[Stored data]
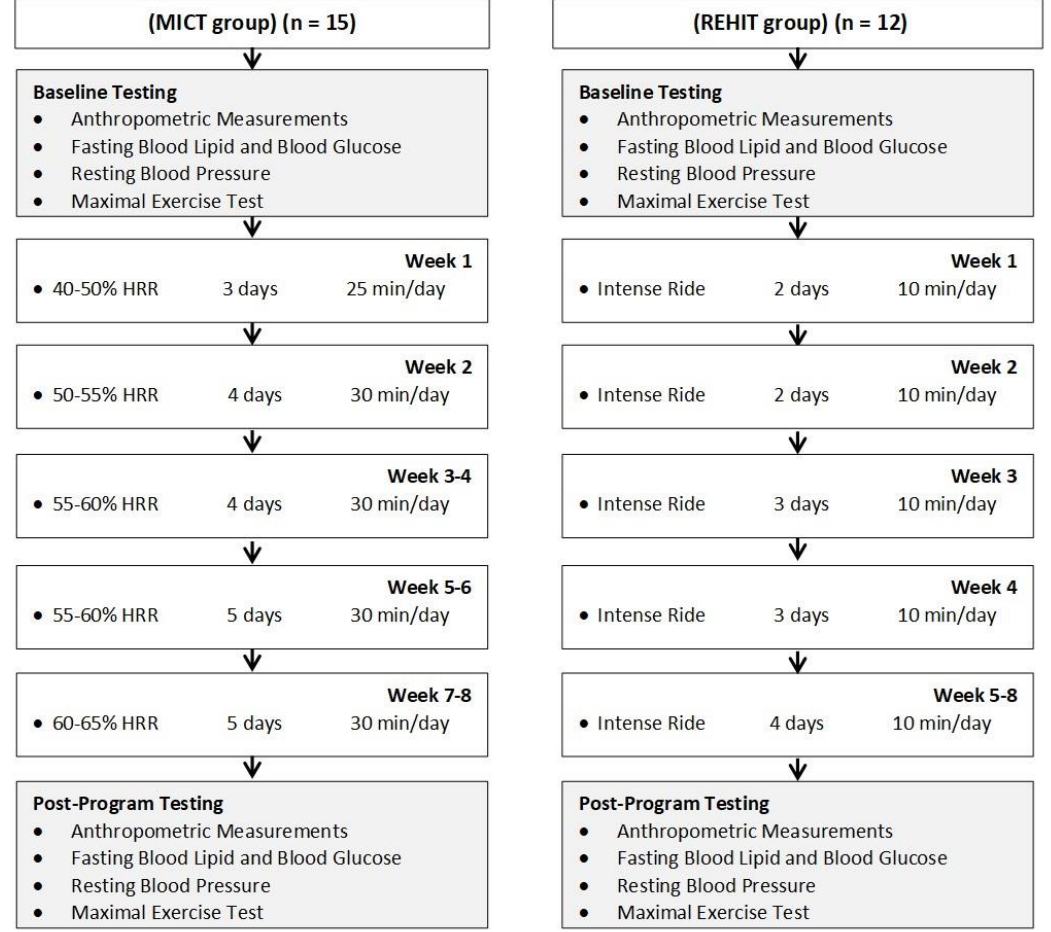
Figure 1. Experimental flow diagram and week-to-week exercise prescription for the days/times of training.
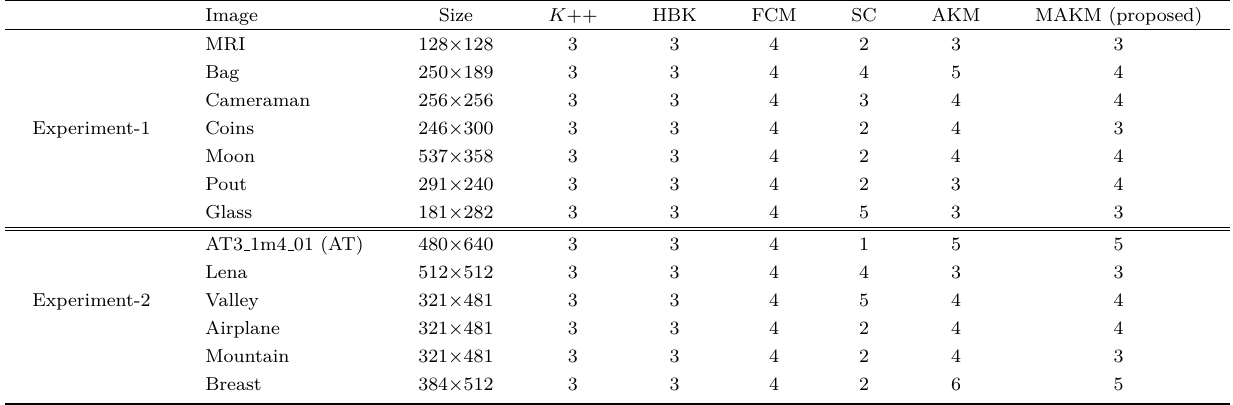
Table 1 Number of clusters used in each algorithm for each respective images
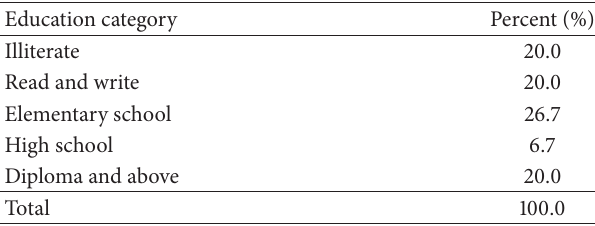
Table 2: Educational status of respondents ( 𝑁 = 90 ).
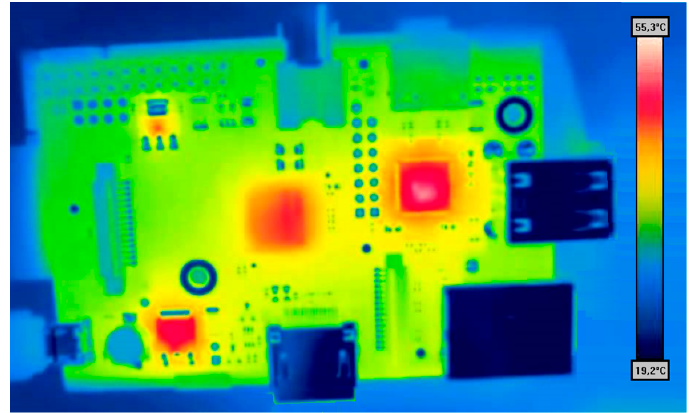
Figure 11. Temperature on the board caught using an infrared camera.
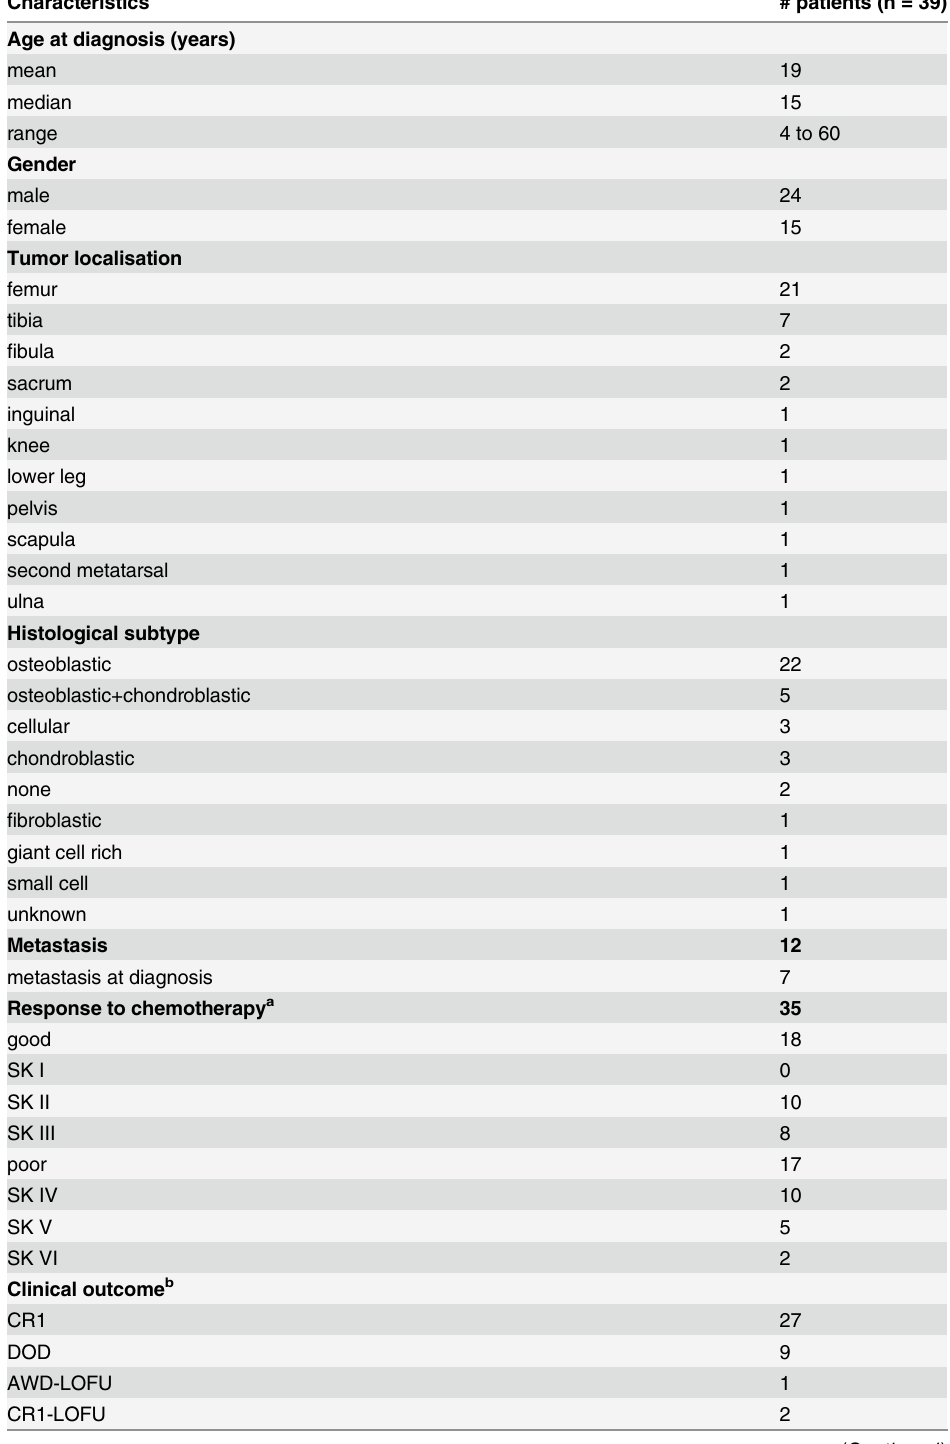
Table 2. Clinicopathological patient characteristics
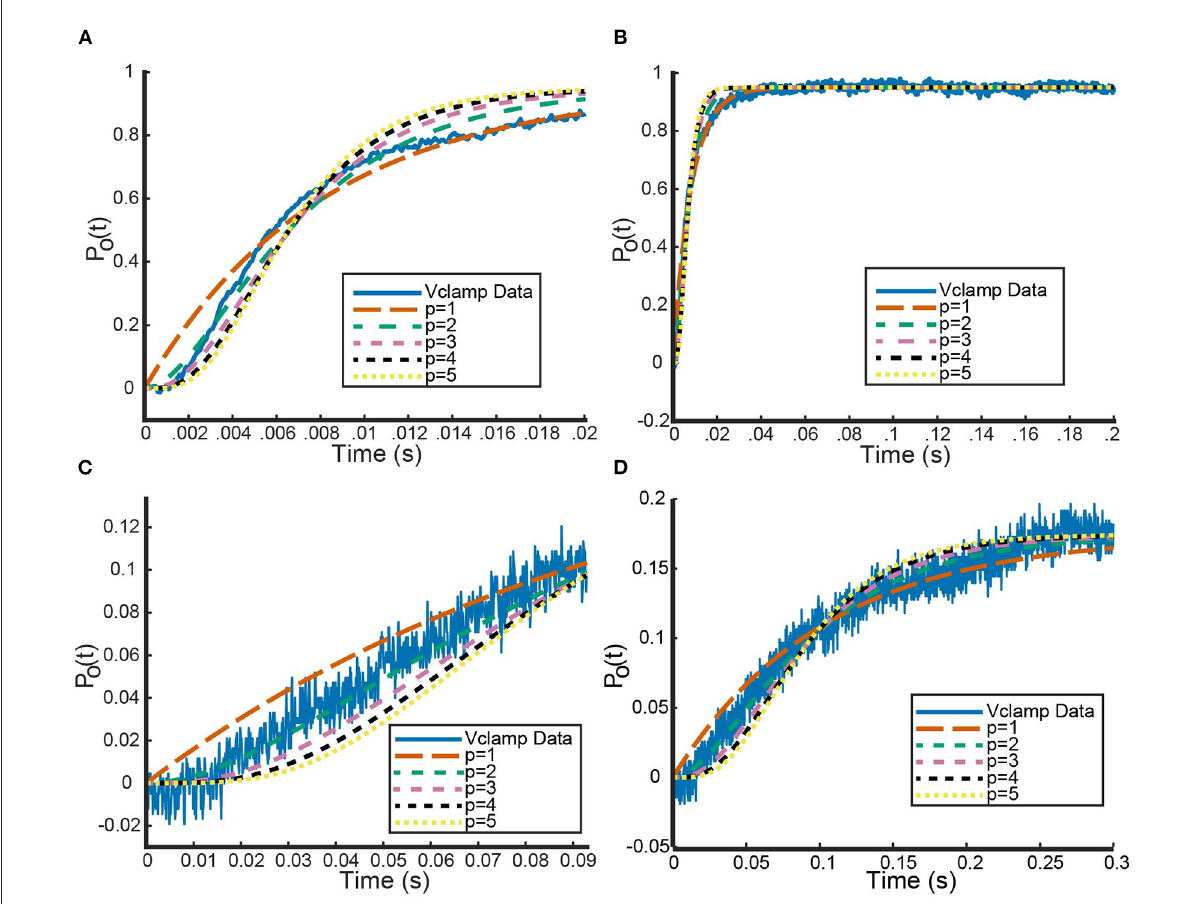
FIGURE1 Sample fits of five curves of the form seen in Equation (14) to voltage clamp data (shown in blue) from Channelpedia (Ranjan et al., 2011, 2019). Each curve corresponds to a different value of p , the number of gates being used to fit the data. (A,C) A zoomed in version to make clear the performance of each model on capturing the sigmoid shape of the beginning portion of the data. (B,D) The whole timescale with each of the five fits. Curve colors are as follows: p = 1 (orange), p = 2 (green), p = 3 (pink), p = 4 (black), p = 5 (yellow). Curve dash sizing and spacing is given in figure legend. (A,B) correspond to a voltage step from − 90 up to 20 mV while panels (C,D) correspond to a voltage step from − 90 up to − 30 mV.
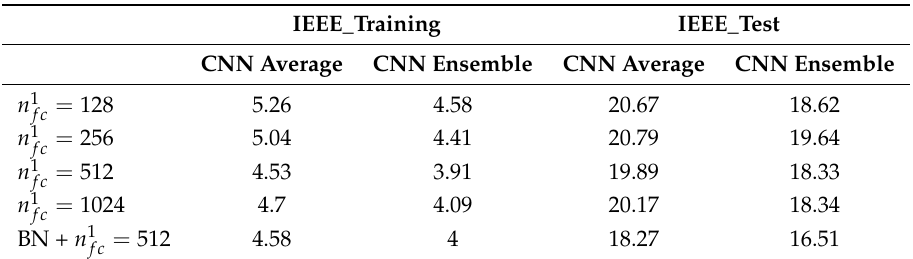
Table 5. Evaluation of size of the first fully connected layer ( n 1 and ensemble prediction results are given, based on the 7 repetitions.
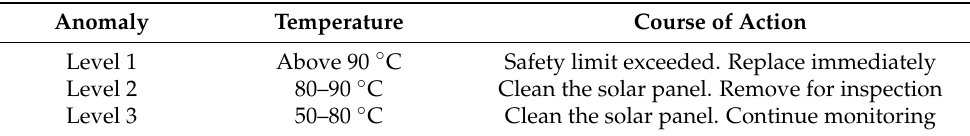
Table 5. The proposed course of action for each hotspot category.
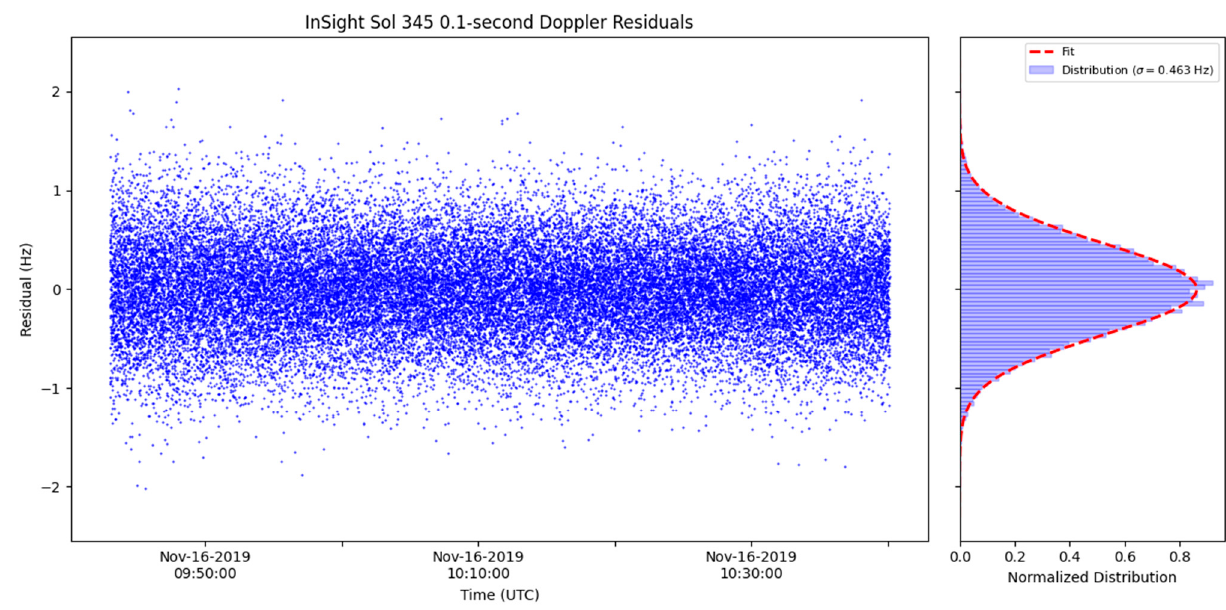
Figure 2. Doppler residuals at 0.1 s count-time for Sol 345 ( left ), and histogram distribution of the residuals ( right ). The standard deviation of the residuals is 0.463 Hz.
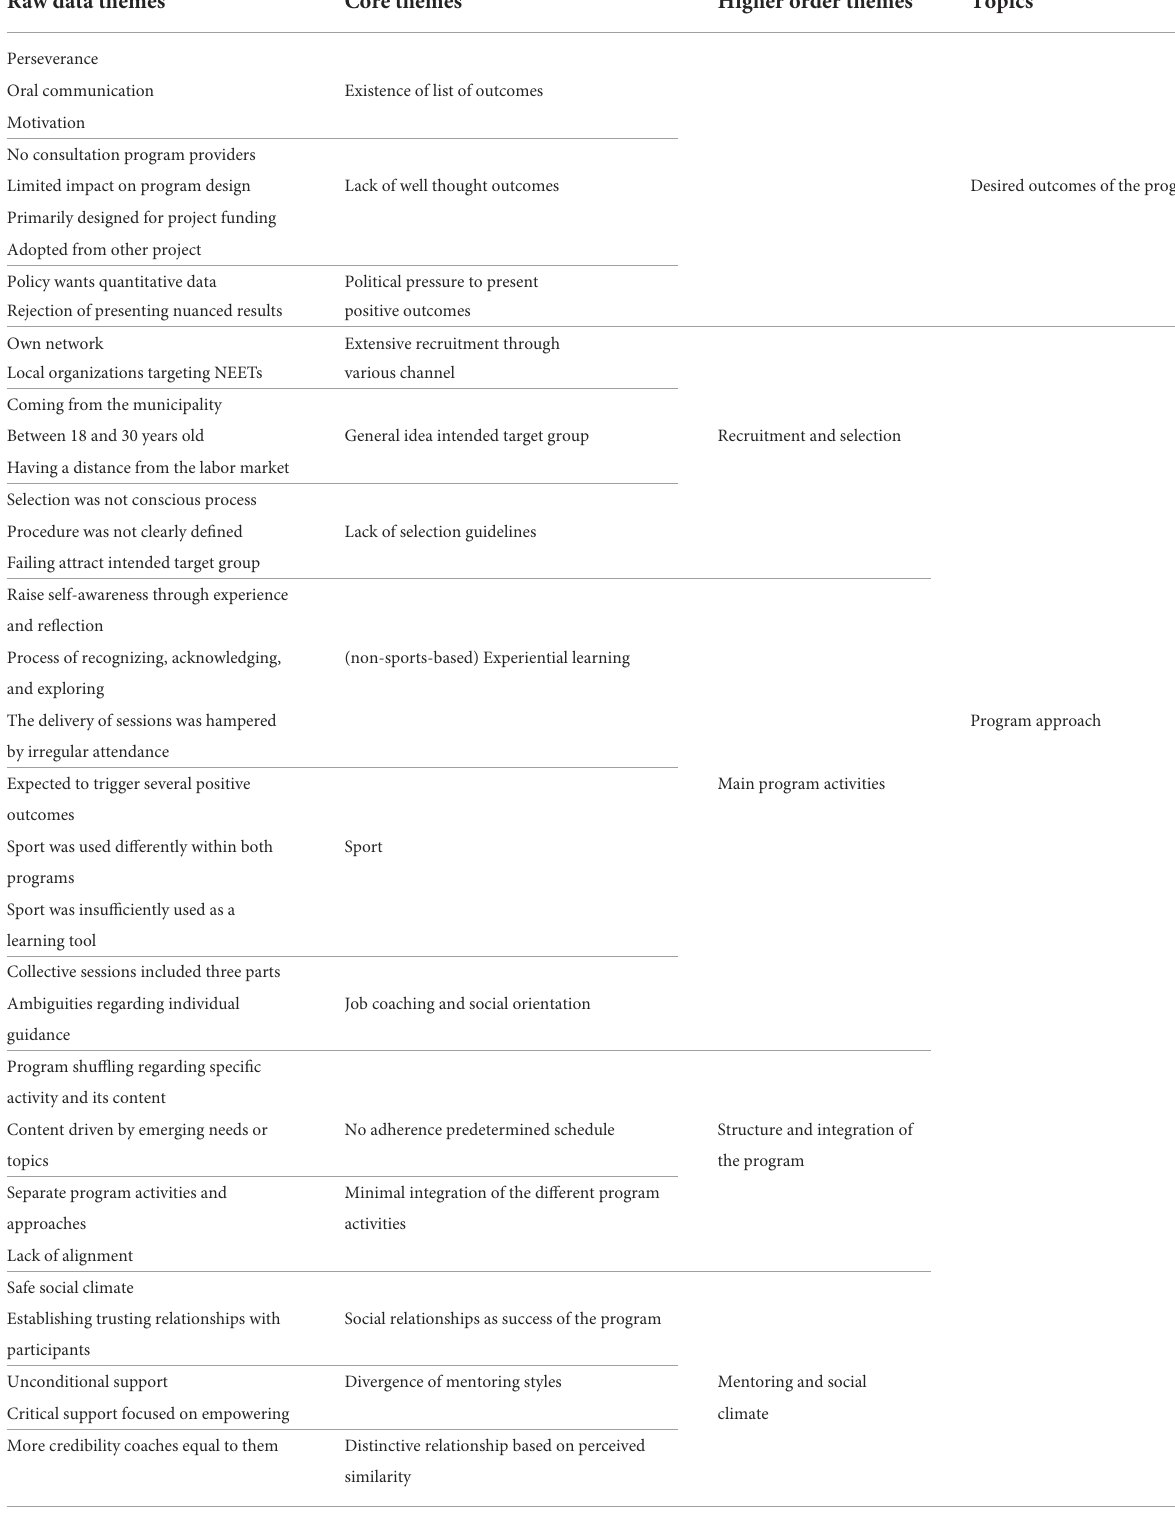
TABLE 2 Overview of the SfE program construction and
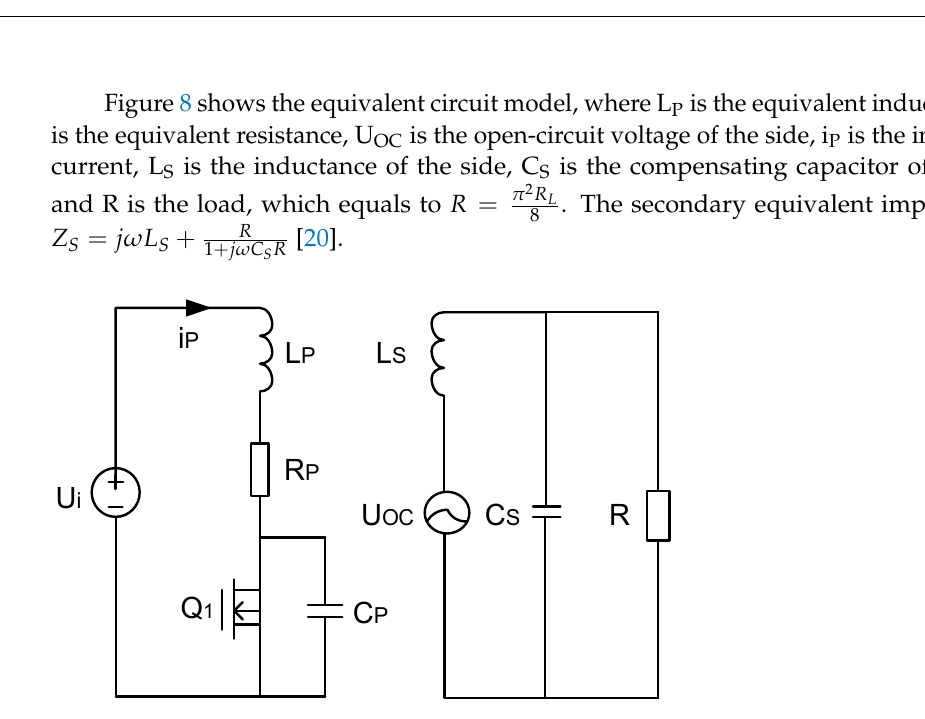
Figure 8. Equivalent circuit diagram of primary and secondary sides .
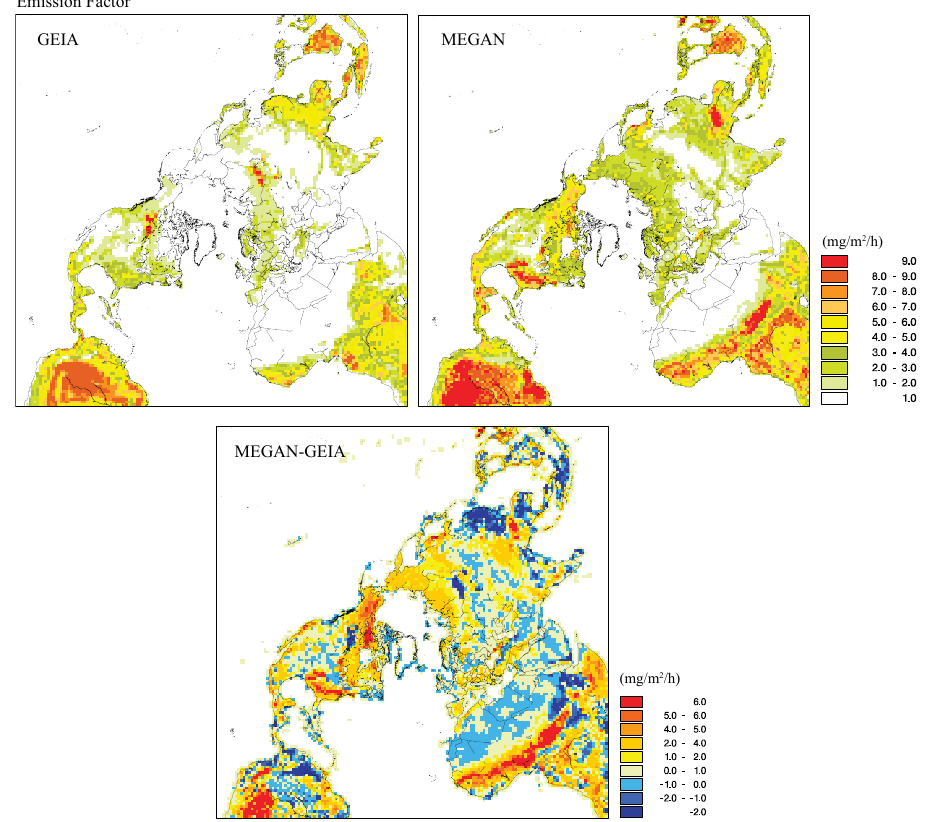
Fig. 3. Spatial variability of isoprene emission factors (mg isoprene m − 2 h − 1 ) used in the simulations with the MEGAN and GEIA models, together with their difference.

# EXERCISE AIM
The data above holds the lines to copy: start at the one with "Table 5. The", stop at the one with "Figure 2. Doppler", include both, copy them exactly without pictures, and copy nothing else.

# SOLVED EXERCISE
Table 5. The proposed course of action for each hotspot category.
Figure 2. Doppler residuals at 0.1 s count-time for Sol 345 ( left ), and histogram distribution of the residuals ( right ). The standard deviation of the residuals is 0.463 Hz.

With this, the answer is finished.